### Extract to read

---

Our modules are done.

Now lets put all of them together and make our model.

In [None]:
## Joining the pieces and making our final model ##

class StyleTransfer(nn.Module):
    
    def __init__(self):
        
        super().__init__()
        
        self.encoder = Encoder()
        
        self.decoder = Decoder()
        
        self.adain = AdaIN()
        
    def forward(self , content , style):
        
        content_feature = self.encoder(content)
        
        style_feature = self.encoder(style)
        
        stylized_feature , style_mean , style_std = self.adain(content_feature , style_feature)
        
        stylized_img = self.decoder(stylized_feature)
        
        content_final_map = self.encoder(stylized_img)
        
        final_mean = torch.mean(content_final_map , dim = [2 , 3] , 
                                keepdims = False).unsqueeze(2).unsqueeze(3).expand_as(style_mean)

---

[Records taken from a collection]
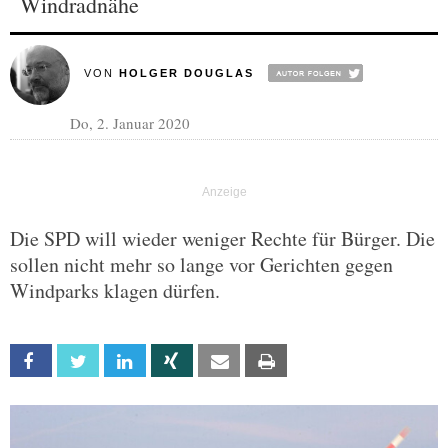
Windradnähe
VON
HOLGER DOUGLAS
Do, 2. Januar 2020
Die SPD will wieder weniger Rechte für Bürger. Die
sollen nicht mehr so lange vor Gerichten gegen
Windparks klagen dürfen.
Facebook
Twitter
Linkedin
Xing
Email
Print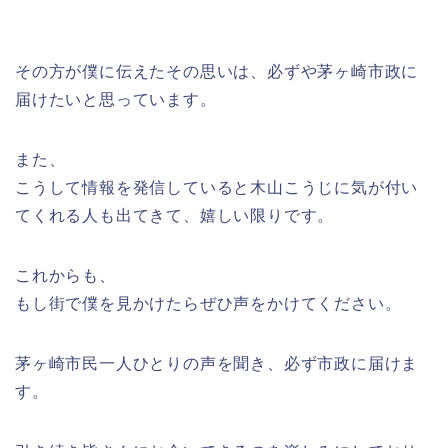
その方が僕に伝えたその思いは、必ずや茅ヶ崎市政に
届けたいと思っています。
また、
こうして情報を発信していると木山こうじに気が付い
てくれる人も出てきて、嬉しい限りです。
これからも、
もし街で僕を見かけたらぜひ声をかけてください。
茅ヶ崎市民一人ひとりの声を聞き、必ず市政に届けま
す。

---

### Your instructions
Retype the section of the style transfer code from "content_feature = self.encoder(content)" up to and including "content_final_map = self.encoder(stylized_img)". None of this needs the records.

### Result
content_feature = self.encoder(content)
        
        style_feature = self.encoder(style)
        
        stylized_feature , style_mean , style_std = self.adain(content_feature , style_feature)
        
        stylized_img = self.decoder(stylized_feature)
        
        content_final_map = self.encoder(stylized_img)